> Problem to work on: Reproduce exactly, and solely, the lines running from the top of the data below through the line with "the stone planter at (x=165, y=660)", both inclusive. Omit pictures.

> Task inputs:
= Beginning of Section =
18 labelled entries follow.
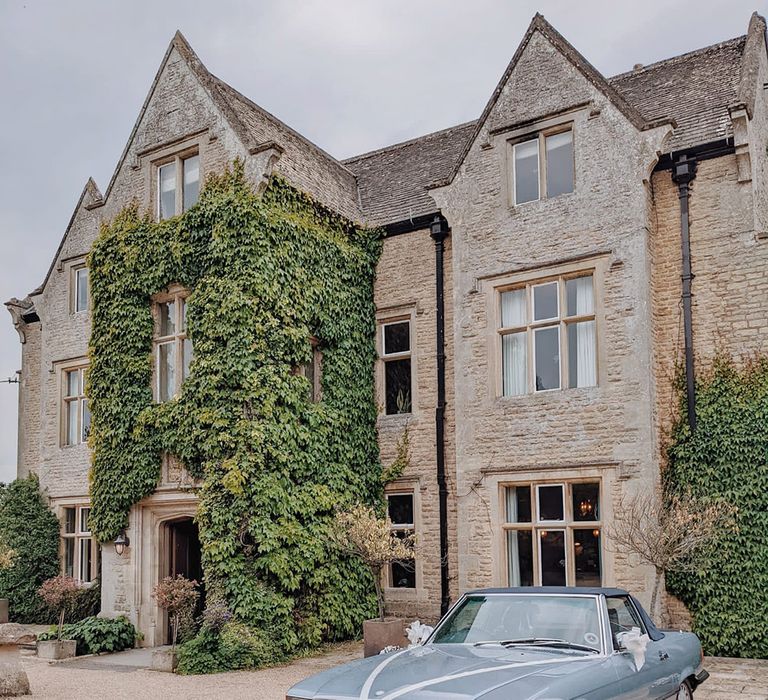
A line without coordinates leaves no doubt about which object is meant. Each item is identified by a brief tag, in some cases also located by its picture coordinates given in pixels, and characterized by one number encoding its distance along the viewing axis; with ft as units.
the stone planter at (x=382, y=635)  40.19
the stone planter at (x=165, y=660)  41.24
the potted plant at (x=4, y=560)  53.57
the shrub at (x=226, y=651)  40.55
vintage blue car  19.66
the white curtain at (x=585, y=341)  45.60
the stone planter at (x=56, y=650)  45.50
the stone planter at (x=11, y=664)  33.50
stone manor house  44.19
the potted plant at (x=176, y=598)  42.32
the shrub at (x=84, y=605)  55.62
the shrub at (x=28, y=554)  60.76
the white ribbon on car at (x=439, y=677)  19.45
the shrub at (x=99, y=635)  47.11
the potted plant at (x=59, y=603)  45.70
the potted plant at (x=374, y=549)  40.32
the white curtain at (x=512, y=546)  46.42
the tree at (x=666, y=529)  38.34
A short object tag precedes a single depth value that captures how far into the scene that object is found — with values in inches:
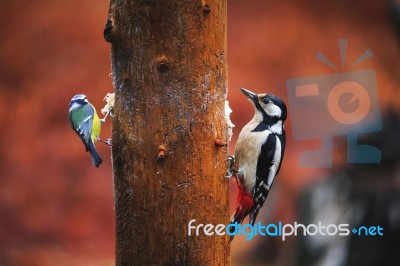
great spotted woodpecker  260.7
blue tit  239.8
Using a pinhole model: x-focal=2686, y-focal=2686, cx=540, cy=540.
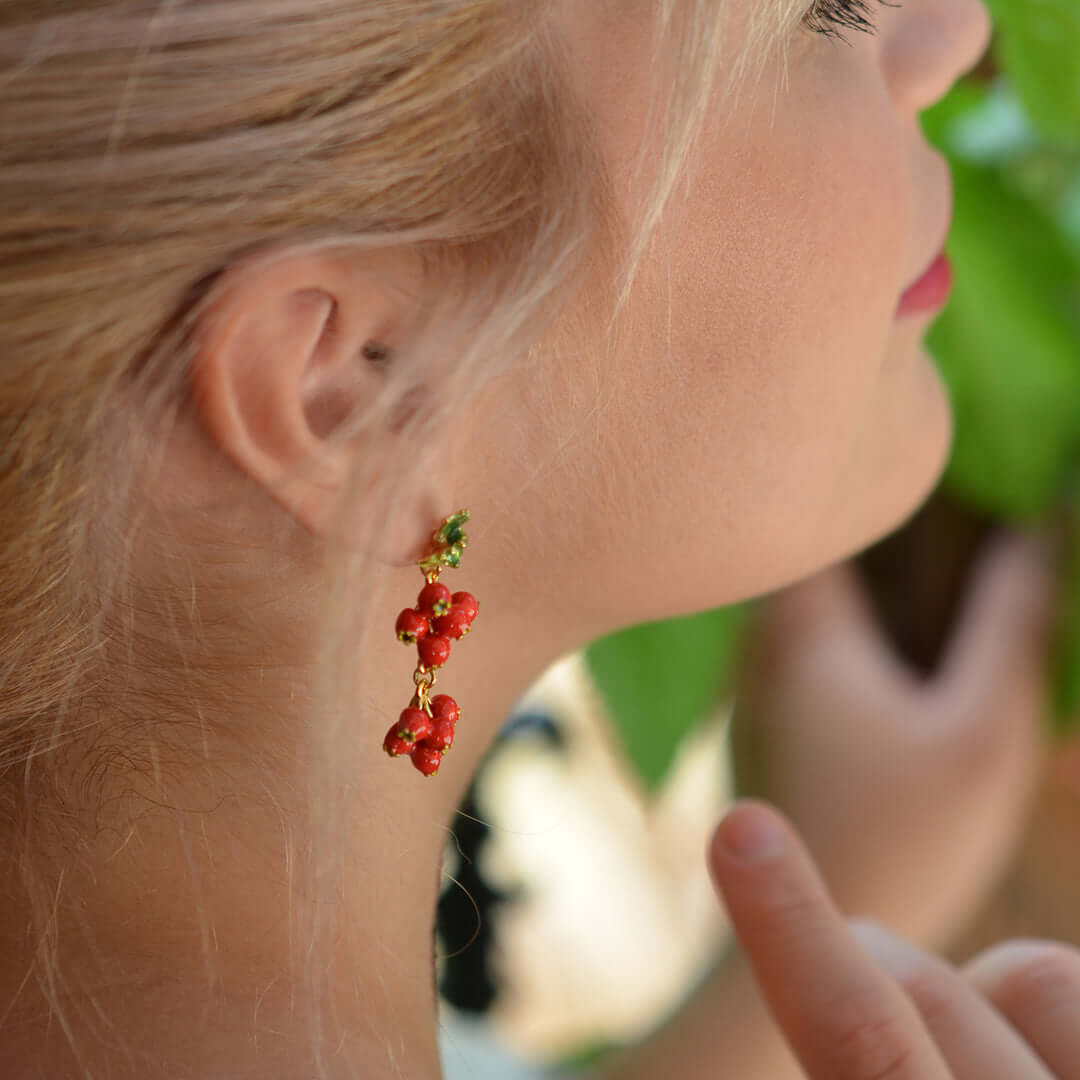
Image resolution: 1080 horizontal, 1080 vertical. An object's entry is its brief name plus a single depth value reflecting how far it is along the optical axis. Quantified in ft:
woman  1.57
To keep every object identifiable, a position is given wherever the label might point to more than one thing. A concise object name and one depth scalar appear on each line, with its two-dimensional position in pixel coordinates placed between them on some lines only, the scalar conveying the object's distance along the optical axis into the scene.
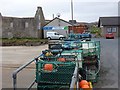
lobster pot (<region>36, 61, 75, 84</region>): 3.42
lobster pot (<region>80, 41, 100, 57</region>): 4.82
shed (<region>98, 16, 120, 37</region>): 27.12
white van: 23.98
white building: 25.92
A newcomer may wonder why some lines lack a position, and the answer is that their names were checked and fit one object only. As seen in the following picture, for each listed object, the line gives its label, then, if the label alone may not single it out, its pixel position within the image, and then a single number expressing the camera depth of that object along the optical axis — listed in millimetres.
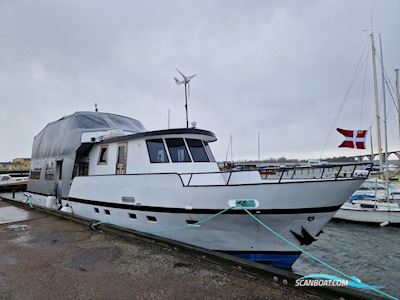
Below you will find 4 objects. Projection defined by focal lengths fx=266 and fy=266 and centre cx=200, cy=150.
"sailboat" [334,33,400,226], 13742
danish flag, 16656
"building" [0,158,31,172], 61134
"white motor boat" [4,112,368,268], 5449
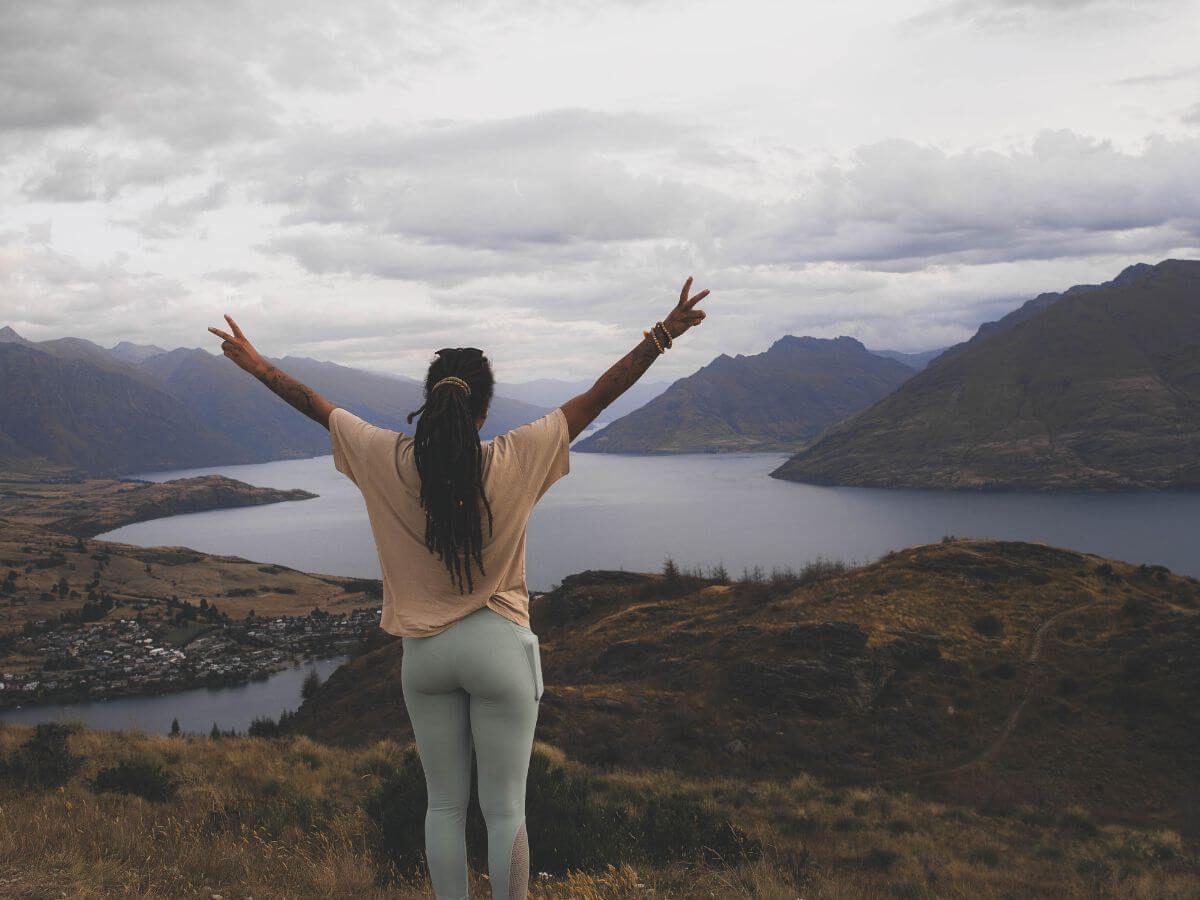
= End of Section =
> Exercise answer:
18 labelled entries follow.
A line without coordinates leaves no doubt about which object is meant. Each item is identified by a brief tag, in some cases also located by its picture coordinates given in pixels, and characterized by one number encoding its distance along the viewing axis; with ft as units.
the stone planter at (x=382, y=635)  40.19
the stone planter at (x=165, y=660)  41.24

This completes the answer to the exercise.